Lives: Rochester, Kent.
Born: June 17, 1965, Chelmsford.
Education: Great Baddow High School.
Career to date: Management trainee with John Lewis, Next and Marks & Spencer until 1989; working in a recruitment consultancy between 1989 and 1991; joined Bupa as a consultant in 1991; joined Aon as a senior healthcare consultant in 1994; eventually became managing director of Aon Financial Services.
Career ambition: To take Momentum to the top.
Life ambition: “I would love to see the day when space travel is available to everyone.”
Likes: Success and spontaneity.
Peers say: “He is dynamic with a sense of vision.”
Car: Golf GTi – “a post-MBO car”.
Mud, rain and wind provide a dreary backdrop but Momentum Financial Services managing director Paul Johnston is still chirpy as he takes time out from an Outward Bound course to talk up his baby – “a truly national corporate advice service”.
By his own admission, this is not the type of thing he does regularly or willingly but, with a mind to team building, Johnston has left the comfort of his home in Kent to rough it in Wales with around 20 RIs from the Bristol and Plymouth branches. “These two days are all about bonding and team building but it seems we have to do that in the mud and rain.”
The 36-year-old will doubtless find himself battling the elements again in the not too distant future if he insists on bonding with the whole company. Momentum has 100 consultants and nine offices dotted around the UK and Johnston is keen to see it swell its ranks further.
“I want to see Momentum grow and I intend to take it as far as I possibly can.” He believes the way forward is professionalism and by that he means being at least AFPC-qualified.
“I have had a rather haphazard career path myself but I am passionate about qualifications and personal development. I aim to have 50 per cent of my consultants AFPC-qualified by the end of next year.” The figure is currently 30 per cent although Johnston himself does not fall into their ranks.
Unabashed by his own lack of professional qualifications, he says what he can bring to the industry is strategic skills with “no preconceived ideas” and the ability to challenge people to think outside the box. He is not shy about criticising what he believes is a scarcity of quality advisers operating in the market. “There are pockets of quality advisers but it is by no means across the board.” He believes one of the problems is that the industry is still seen as “fuddy-duddy and a bit conservative”.
Although a small voice in a big market, Johnston is being as vocal as he can on the subject. In Momentum's response to the Sandler review, he calls for the Government to consider including issues of tax, investment and savings in the National Curriculum. “We do not get in enough young blood and the Government could have a role in addressing that problem.”
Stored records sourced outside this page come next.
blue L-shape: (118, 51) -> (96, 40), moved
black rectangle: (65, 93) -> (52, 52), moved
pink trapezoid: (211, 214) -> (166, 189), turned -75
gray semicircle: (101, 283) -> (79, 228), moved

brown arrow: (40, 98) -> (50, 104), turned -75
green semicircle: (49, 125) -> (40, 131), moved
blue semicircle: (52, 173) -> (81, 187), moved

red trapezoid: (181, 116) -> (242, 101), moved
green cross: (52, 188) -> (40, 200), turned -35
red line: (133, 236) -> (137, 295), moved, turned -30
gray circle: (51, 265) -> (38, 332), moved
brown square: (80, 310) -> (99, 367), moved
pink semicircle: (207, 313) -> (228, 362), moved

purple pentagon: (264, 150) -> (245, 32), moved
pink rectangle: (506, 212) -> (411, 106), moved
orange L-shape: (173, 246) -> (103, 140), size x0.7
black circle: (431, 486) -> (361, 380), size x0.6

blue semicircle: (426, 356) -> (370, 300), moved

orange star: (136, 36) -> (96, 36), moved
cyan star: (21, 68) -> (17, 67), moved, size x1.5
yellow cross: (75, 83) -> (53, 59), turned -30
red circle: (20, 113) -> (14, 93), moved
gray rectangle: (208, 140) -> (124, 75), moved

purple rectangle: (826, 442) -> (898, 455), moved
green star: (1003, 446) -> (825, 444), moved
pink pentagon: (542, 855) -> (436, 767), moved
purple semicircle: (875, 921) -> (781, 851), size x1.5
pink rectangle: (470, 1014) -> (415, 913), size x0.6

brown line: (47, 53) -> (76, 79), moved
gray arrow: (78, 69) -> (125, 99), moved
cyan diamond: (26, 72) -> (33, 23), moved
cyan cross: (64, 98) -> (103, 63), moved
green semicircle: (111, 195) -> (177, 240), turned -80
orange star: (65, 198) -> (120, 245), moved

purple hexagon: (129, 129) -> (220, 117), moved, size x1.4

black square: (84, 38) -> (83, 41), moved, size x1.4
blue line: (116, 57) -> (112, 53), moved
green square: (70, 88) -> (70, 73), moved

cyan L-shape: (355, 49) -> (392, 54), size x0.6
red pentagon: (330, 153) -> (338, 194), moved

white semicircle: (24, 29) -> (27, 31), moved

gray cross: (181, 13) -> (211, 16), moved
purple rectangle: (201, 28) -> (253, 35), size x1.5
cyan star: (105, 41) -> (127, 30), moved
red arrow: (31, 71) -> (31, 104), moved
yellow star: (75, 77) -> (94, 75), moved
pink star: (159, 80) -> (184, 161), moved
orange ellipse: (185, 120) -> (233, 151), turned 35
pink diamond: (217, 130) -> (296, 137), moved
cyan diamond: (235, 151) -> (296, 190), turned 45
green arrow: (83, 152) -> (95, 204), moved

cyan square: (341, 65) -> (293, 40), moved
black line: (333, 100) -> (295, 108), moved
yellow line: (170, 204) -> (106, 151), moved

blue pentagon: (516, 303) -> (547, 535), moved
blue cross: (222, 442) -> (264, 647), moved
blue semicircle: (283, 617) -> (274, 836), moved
But until things change, Johnston is going to keep on doing his bit. He says: “We are a very small voice but that is why we focus on the professional development of our own staff. I want people to perceive Momentum as a professional, innovative and successful outfit.”
Johnston seems pleased with the results so far. He says Momentum's first 15 months have been excellent. The company, formed last year through a management buyout of Aon Consulting Financial Services, easily hit its profit target of £1.1m and it has won over 20 new corporate accounts.
J ohnston says the impetus for the MBO came in January last year when Aon decided advice did not fit into its portfolio of services. “I had built up the advice arm in the UK and knew there was a gap in the market here for strong national corporate advice.”
At the time of launching last August, he says there were a few strong firms already operating in the market but, unlike some of them, Momentum will always retain its independent status. Although he admits the company looked at multi-tying as an option, he says it rejected the idea. Momentum is his baby and he is not about to have someone else rear it.
So what should we read into the name Momentum? Nothing, says Johnston. Despite extensive brainstorming sessions and help from a PR agency, Johnston says his PA came up with the name and he has no idea about the source of her inspiration.
Back in the Welsh mountains, Johnston appears undeterred by the lashing he is getting from the unrelenting British weather. Eventually, however, with his mobile phone clutched in his hand, he is forced to beat a retreat to a nearby car in order to be heard above the howling wind.
Cars and phones apparently figure heavily in his professional and private life. Monday to Friday see him with his ear glued to the phone “finding out what is going on in our business”.
But he is very clear about where work stops and the weekend starts. The father of three says his weekends are spent taxiing his children – two girls and a boy aged 10, nine and seven – between skating and football practice. “Saturday and Sunday are reserved for my kids, even though that tends to mean me being a taxi service.”
But on the occasions when he does manage to find some free time, you will find Johnston at Upton Park. “I'm afraid I am a West Ham fan. What can I say?” Otherwise, he is to be found helping out at the local football team where his son plays.
You cannot fault the man's commitment either to his children or his job. Leaving him to the joys of a morning of archery in the wind and rain, just above the noise of the roaring wind, you can hear him remark that “it should be fun”.